L’euro è salito dal minimo di sei settimane a poco sotto 182,00 contro lo yen martedì mentre le convinzioni sull’intervento della BoJ e della Fed iniziano a svanire, ma ha incontrato resistenza nell’area 183,65 prima di ricadere a livelli appena sotto 183,00 al momento della stesura di questo articolo.
Lo yen giapponese sta riducendo i recenti guadagni rispetto alla maggior parte delle valute concorrenti, sebbene sia ancora ben al di sopra dei minimi della scorsa settimana. La soglia di sabbia per il mercato è 160,00 e, tenendo presente questo, i prezzi attuali hanno calmato i timori del mercato di un intervento imminente, mentre le preoccupazioni sulla stabilità fiscale del Giappone sono tornate sul tavolo.
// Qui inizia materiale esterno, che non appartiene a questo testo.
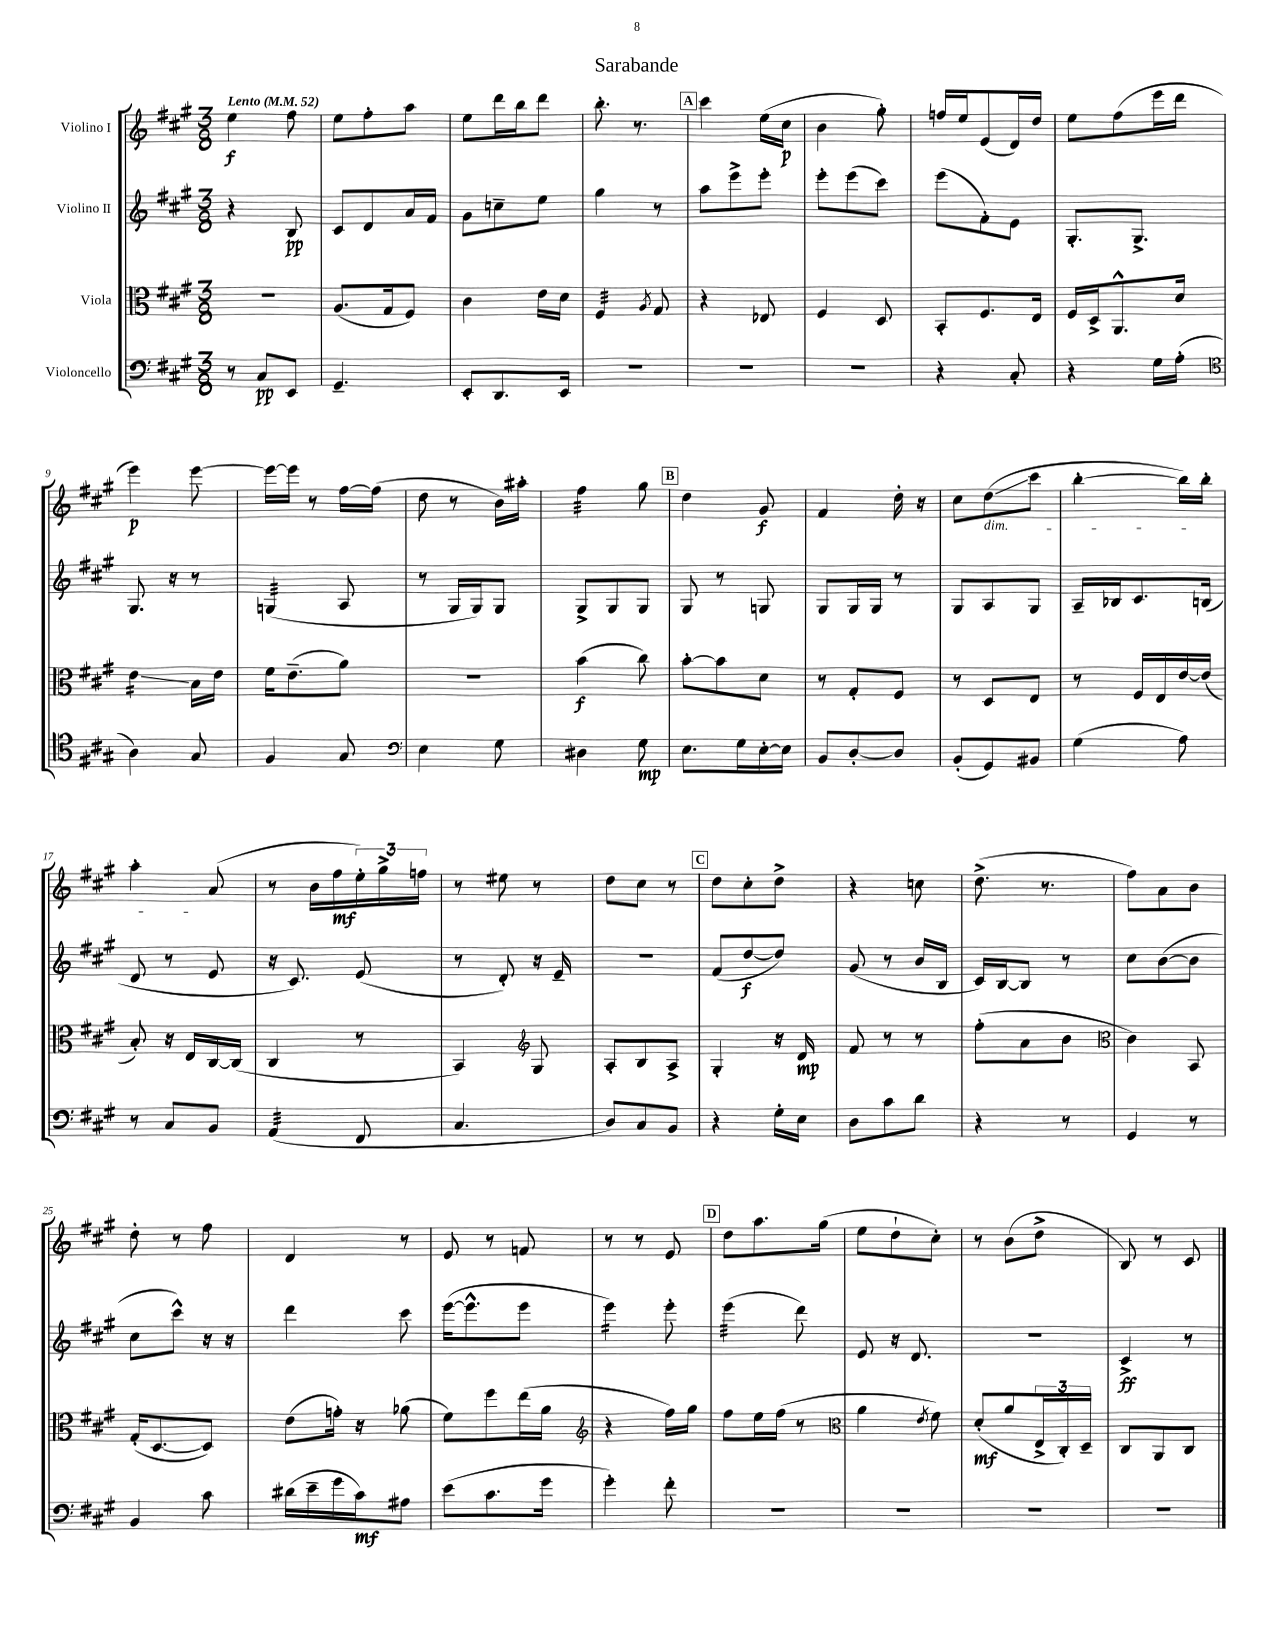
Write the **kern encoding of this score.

**kern	**kern	**kern	**kern
*staff4	*staff3	*staff2	*staff1
*clefF4	*clefC3	*clefG2	*clefG2
*k[f#c#g#]	*k[f#c#g#]	*k[f#c#g#]	*k[f#c#g#]
*M3/8	*M3/8	*M3/8	*M3/8
*MM52	*MM52	*MM52	*MM52
8r	4.r	4r	4ee
8C#	.	.	.
8EE	.	8B	8ff#
=	=	=	=
4.GG#~	(8.A	8c#	8ee
.	.	8d	8ff#'
.	16G#	.	.
.	8F#)	16a	8aa
.	.	16f#	.
=	=	=	=
8EE'	4c#	8g#	8ee
8.DD	.	8cc~	16ddd
.	.	.	16bb
.	16e	8ee	8ddd
16EE	16d	.	.
=	=	=	=
4.r	4F#	4gg#	8.bb'
.	.	.	8.r
.	8qA	.	.
.	8G#	8r	.
=	=	=	=
4.r	4r	8aa	4ccc#
.	.	8eee^	.
.	8E-	8eee'	(16ee
.	.	.	16cc#
=	=	=	=
4.r	4F#	8eee'	4b
.	.	(8eee	.
.	8D	8ccc#)	8gg#')
=	=	=	=
4r	8BB'	(8eee	16ff
.	.	.	16ee
.	8.F#	8f#')	(8e
8C#'	.	8e	16d)
.	16E	.	16dd
=	=	=	=
4r	16F#	8.G#'	8ee
.	16D^	.	.
.	8.AA^^	.	(8ff#
.	.	8.G#^	.
16G#	.	.	16eee
(16A'	16d	.	16ddd
=	=	=	=
*clefC4	*	*	*
4A)	4e	8.G#	4eee)
.	.	16r	.
8G#	16B	8r	[8eee
.	16e	.	.
=	=	=	=
4F#	16f#	(4G	16eee_
.	(8.e~	.	16eee]
.	.	.	8r
8G#	8a)	8A	[16ff#
.	.	.	(16ff#]
=	=	=	=
*clefF4	*	*	*
4E	4.r	8r	8dd
.	.	16G#	8r
.	.	16G#)	.
8G#	.	8G#	16b)
.	.	.	16aa#'
=	=	=	=
4D#	(4b	8G#^	4ff#
.	.	8G#	.
8G#	8cc#)	8G#	8gg#
=	=	=	=
8.E	[8b'	8G#	4dd
.	8b]	8r	.
16G#	.	.	.
[16E'	8d	8G	8g#
16E]	.	.	.
=	=	=	=
8BB	8r	8G#	4f#
[8D'	8G#'	16G#	.
.	.	16G#	.
8D]	8F#	8r	16dd'
.	.	.	16r
=	=	=	=
(8BB'	8r	8G#	8cc#
8GG#)	8D	8A	(8dd
8BB#	8E	8G#	8ccc#
=	=	=	=
(4G#	8r	16A~	[4bb'
.	.	16B-	.
.	16F#	8.c#	.
.	16E	.	.
8A)	[16e	.	16bb])
.	(16e]	(16B	16bb'
=	=	=	=
8r	8B')	8d	4aa'
8C#	16r	8r	.
.	16E	.	.
8BB	[16C#	8e	(8a
.	(16C#]	.	.
=	=	=	=
(4AA	4C#	16r	8r
.	.	8.c#)	.
.	.	.	16b
.	.	.	16ff#
8FF#	8r	(8e	24ee')
.	.	.	24gg#^
.	.	.	24ff
=	=	=	=
4.C#	4BB)	8r	8r
.	.	8d')	8ee#
*	*clefG2	*	*
.	8G#	16r	8r
.	.	16e~	.
=	=	=	=
8D)	8A'	4.r	8dd
8C#	8B	.	8cc#
8BB	8A^	.	8r
=	=	=	=
4r	4G#'	(8f#	8dd
.	.	[8dd	8cc#'
16G#'	16r	8dd])	8dd^
16E	16d	.	.
=	=	=	=
8D	8f#	(8g#	4r
8c#	8r	8r	.
8d	8r	16b	8cc
.	.	16B	.
=	=	=	=
4r	(8ff#'	16c#)	(8.dd^
.	.	[16B	.
.	8a	8B]	.
.	.	.	8.r
8r	8b	8r	.
=	=	=	=
*	*clefC3	*	*
4GG#	4c#)	8cc#	8ff#)
.	.	([8b	8a
8r	8BB	8b]	8b
=	=	=	=
4BB	(16G#'	8cc#	8dd'
.	[8.D	.	.
.	.	8ccc#^^)	8r
8c#	8D])	16r	8ff#
.	.	16r	.
=	=	=	=
(16d#	(8e	4ddd	4d
16e~	.	.	.
16g#	16g')	.	.
16c#)	16r	.	.
8A#	(8a-	8ccc#	8r
=	=	=	=
(8e	8f#)	([16eee	8e
.	.	8.eee^^]	.
8.c#	8ff#	.	8r
.	(16ee	8eee	8f
16g#	16a	.	.
=	=	=	=
*	*clefG2	*	*
4g#')	4r	4eee)	8r
.	.	.	8r
8f#'	16ff#)	8eee'	8e
.	16gg#	.	.
=	=	=	=
4.r	8ff#	(4eee	8dd
.	16ee	.	8.aa
.	(16ff#	.	.
.	8r	8ddd)	.
.	.	.	(16gg#
=	=	=	=
*	*clefC3	*	*
4.r	4a	8e	8ee
.	.	16r	8dd`
.	.	8.d	.
.	8qe	.	.
.	8f#)	.	8cc#')
=	=	=	=
4.r	(8d'	4.r	8r
.	8a	.	(8b
.	24E^	.	8dd^
.	24C#')	.	.
.	24D~	.	.
=	=	=	=
4.r	8C#	4c#^	8B)
.	8AA	.	8r
.	8C#	8r	8c#
==	==	==	==
*-	*-	*-	*-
La scorsa settimana gli investitori hanno svenduto lo yen su tutta la linea dopo che il primo ministro Sanae Takaichi ha sciolto la camera bassa e indetto elezioni anticipate per l’8 febbraio. Il mercato teme che la sua crescente popolarità le darà un maggiore sostegno parlamentare per attuare le sue politiche di spesa elevata e di riduzione delle tasse, aumentando la pressione sulle finanze già tese del paese.
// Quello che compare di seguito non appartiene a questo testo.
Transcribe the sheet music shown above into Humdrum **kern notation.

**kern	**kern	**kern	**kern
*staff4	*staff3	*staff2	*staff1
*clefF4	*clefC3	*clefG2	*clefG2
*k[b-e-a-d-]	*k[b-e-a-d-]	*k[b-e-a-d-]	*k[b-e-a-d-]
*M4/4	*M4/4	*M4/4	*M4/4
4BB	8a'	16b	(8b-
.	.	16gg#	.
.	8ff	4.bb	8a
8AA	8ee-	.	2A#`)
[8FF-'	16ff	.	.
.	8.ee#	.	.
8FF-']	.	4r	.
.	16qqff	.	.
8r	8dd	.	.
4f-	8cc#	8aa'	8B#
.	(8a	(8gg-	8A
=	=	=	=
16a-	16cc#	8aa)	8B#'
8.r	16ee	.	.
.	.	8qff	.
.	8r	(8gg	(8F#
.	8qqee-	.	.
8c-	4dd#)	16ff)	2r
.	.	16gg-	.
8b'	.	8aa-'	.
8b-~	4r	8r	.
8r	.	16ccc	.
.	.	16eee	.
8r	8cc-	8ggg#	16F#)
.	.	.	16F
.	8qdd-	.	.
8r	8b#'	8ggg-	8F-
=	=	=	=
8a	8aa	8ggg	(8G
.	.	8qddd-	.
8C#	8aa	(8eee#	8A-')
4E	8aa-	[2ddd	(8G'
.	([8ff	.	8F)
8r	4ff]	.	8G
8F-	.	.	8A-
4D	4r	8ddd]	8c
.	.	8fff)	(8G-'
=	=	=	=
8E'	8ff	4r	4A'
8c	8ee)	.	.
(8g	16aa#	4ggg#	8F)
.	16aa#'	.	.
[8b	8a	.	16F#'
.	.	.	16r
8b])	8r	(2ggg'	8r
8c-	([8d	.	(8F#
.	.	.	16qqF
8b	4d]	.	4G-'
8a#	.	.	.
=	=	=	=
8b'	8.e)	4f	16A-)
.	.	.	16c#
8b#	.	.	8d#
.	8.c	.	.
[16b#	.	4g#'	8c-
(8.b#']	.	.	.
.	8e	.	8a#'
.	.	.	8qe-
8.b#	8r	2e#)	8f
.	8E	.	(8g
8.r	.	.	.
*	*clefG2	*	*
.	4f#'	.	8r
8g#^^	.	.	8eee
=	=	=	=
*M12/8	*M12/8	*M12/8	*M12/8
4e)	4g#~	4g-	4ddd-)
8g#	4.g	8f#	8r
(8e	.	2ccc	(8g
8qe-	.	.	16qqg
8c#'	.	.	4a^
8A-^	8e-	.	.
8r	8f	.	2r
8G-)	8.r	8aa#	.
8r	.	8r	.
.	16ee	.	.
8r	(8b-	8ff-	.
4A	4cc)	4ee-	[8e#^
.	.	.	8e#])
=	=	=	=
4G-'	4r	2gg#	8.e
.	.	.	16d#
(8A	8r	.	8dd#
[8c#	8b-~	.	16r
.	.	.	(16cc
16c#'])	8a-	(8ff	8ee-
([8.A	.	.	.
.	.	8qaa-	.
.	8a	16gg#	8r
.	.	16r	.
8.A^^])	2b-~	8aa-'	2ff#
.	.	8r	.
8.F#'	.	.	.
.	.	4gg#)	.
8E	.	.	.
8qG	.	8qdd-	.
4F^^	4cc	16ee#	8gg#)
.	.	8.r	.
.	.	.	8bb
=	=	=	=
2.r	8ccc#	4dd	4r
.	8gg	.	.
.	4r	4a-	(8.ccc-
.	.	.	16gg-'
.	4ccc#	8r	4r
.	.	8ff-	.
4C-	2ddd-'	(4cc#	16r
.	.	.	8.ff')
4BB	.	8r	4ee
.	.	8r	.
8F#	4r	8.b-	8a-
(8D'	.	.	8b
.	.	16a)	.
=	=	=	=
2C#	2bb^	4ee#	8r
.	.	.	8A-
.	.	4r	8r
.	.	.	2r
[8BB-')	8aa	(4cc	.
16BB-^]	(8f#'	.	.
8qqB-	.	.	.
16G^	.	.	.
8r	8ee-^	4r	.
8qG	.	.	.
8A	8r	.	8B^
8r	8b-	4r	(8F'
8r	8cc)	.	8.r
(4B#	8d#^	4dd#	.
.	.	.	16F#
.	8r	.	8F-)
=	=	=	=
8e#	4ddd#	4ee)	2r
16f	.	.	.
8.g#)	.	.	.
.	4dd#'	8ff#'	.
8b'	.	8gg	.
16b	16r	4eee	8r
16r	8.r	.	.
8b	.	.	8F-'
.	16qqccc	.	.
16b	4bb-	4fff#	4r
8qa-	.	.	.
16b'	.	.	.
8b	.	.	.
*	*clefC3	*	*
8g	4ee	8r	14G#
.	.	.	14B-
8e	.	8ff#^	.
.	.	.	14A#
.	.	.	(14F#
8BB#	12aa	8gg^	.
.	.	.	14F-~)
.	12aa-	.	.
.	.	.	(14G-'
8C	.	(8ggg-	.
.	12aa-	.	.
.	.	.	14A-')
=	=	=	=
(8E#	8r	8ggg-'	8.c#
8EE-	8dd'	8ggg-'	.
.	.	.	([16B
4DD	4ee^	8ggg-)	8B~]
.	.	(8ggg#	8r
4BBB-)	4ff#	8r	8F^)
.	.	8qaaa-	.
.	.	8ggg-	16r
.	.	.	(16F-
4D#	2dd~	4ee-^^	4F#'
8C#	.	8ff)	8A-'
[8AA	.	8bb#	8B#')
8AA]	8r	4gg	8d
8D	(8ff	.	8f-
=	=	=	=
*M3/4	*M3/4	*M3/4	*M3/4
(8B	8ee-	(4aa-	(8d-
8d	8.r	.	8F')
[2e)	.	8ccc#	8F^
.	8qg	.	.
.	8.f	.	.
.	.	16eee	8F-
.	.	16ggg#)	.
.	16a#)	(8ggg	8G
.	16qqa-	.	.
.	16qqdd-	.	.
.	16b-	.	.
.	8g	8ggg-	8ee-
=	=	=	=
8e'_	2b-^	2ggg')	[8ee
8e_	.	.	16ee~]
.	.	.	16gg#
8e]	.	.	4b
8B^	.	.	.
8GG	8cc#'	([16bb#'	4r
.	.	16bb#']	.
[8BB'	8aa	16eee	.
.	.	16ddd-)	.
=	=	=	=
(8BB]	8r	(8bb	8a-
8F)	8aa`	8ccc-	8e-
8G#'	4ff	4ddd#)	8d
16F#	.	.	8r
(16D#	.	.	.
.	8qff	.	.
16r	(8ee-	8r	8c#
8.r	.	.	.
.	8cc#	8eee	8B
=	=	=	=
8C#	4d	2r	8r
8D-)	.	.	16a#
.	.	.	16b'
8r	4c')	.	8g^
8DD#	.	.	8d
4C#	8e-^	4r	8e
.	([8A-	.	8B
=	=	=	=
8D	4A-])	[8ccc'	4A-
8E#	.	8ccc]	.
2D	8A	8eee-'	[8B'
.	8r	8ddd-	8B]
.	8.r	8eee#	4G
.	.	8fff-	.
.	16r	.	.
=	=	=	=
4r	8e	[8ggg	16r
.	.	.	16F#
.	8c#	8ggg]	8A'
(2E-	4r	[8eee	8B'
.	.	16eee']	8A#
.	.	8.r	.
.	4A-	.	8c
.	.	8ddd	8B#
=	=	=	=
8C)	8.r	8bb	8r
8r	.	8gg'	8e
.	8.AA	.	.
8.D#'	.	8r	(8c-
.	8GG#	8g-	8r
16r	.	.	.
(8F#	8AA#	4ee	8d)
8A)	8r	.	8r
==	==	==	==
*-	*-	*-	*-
La notizia che venerdì la Fed e la BoJ hanno chiesto i tassi di interesse USD/JPY alle principali banche, un precedente per l’intervento, ha spaventato gli investitori e ha fatto impennare lo yen su tutta la linea.
In Europa, lunedì i dati IFO sul clima economico tedesco hanno deluso. Martedì salirà sul palco la presidente della BCE Christine Lagarde, ma difficilmente dirà qualcosa di nuovo sulla politica monetaria.
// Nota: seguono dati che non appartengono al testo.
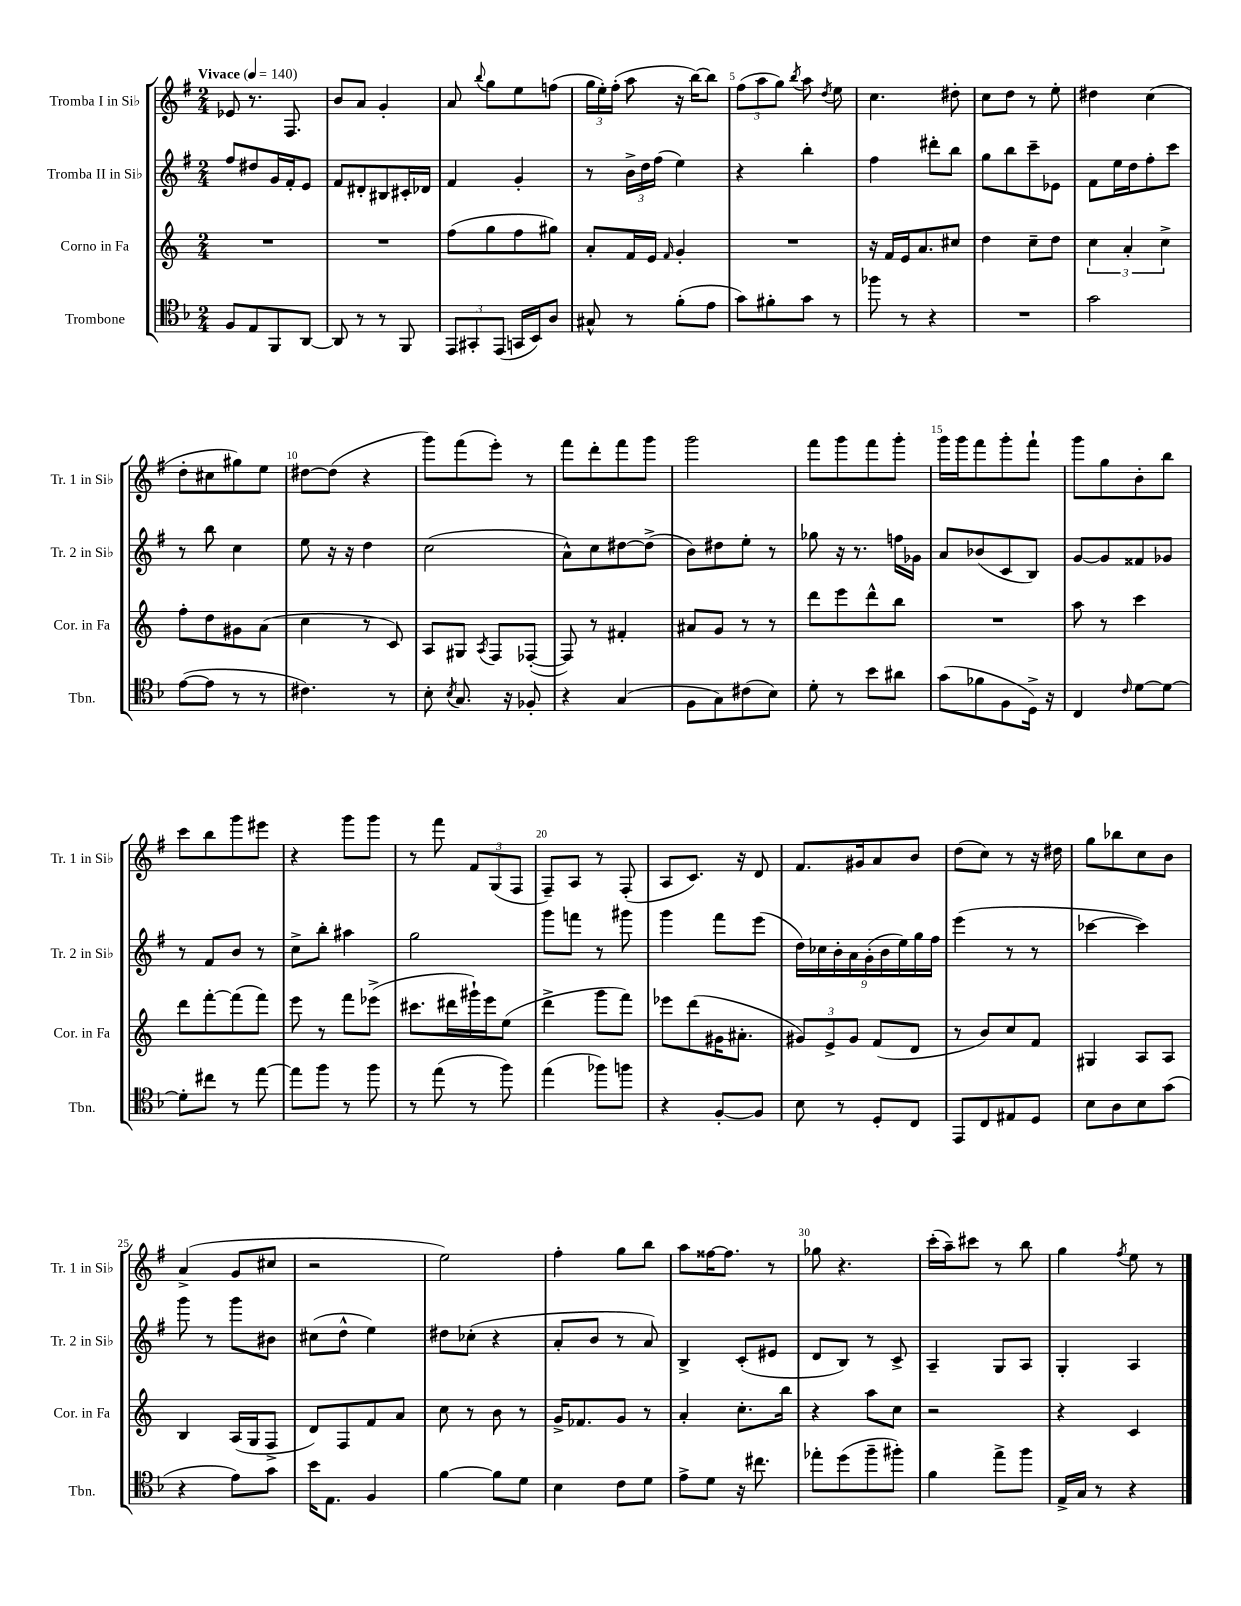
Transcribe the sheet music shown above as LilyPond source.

Domande frequenti sullo yen giapponese
Lo Yen giapponese (JPY) è una delle valute più scambiate al mondo. Il suo valore è determinato in generale dall’andamento dell’economia giapponese, ma in particolare dalle politiche della Banca del Giappone, dalla differenza tra i rendimenti obbligazionari giapponesi e statunitensi, o dalla propensione al rischio tra i trader e da altri fattori.
Uno dei mandati della Banca del Giappone è il controllo valutario, quindi le sue azioni sono cruciali per lo yen. La BoJ è talvolta intervenuta direttamente sui mercati dei cambi, generalmente per abbassare il valore dello yen, anche se spesso si astiene dal farlo a causa delle preoccupazioni politiche dei suoi principali partner commerciali. La politica monetaria ultra-espansiva della BoJ tra il 2013 e il 2024 ha portato a una svalutazione dello yen rispetto alle sue principali valute a causa della crescente divergenza politica tra la Banca del Giappone e le altre principali banche centrali. Più recentemente, il graduale allontanamento da questa politica estremamente accomodante ha dato un certo sostegno allo yen.
Nell’ultimo decennio, la posizione della BoJ di mantenere una politica monetaria estremamente espansiva ha portato a una crescente divergenza politica con le altre banche centrali, in particolare con la Federal Reserve statunitense. Ciò ha favorito un ampliamento dello spread tra i titoli statunitensi e quelli giapponesi a 10 anni, favorendo il dollaro statunitense rispetto allo yen giapponese. La decisione della BoJ nel 2024 di abbandonare gradualmente le politiche ultra-espansive, insieme ai tagli dei tassi di interesse da parte delle altre principali banche centrali, riduce questa differenza.
Lo yen giapponese è spesso considerato un investimento sicuro. Ciò significa che durante i periodi di stress del mercato, gli investitori sono più propensi a investire i propri soldi nella valuta giapponese a causa della sua affidabilità e stabilità percepite. È probabile che tempi turbolenti rafforzino il valore dello yen rispetto ad altre valute considerate più rischiose.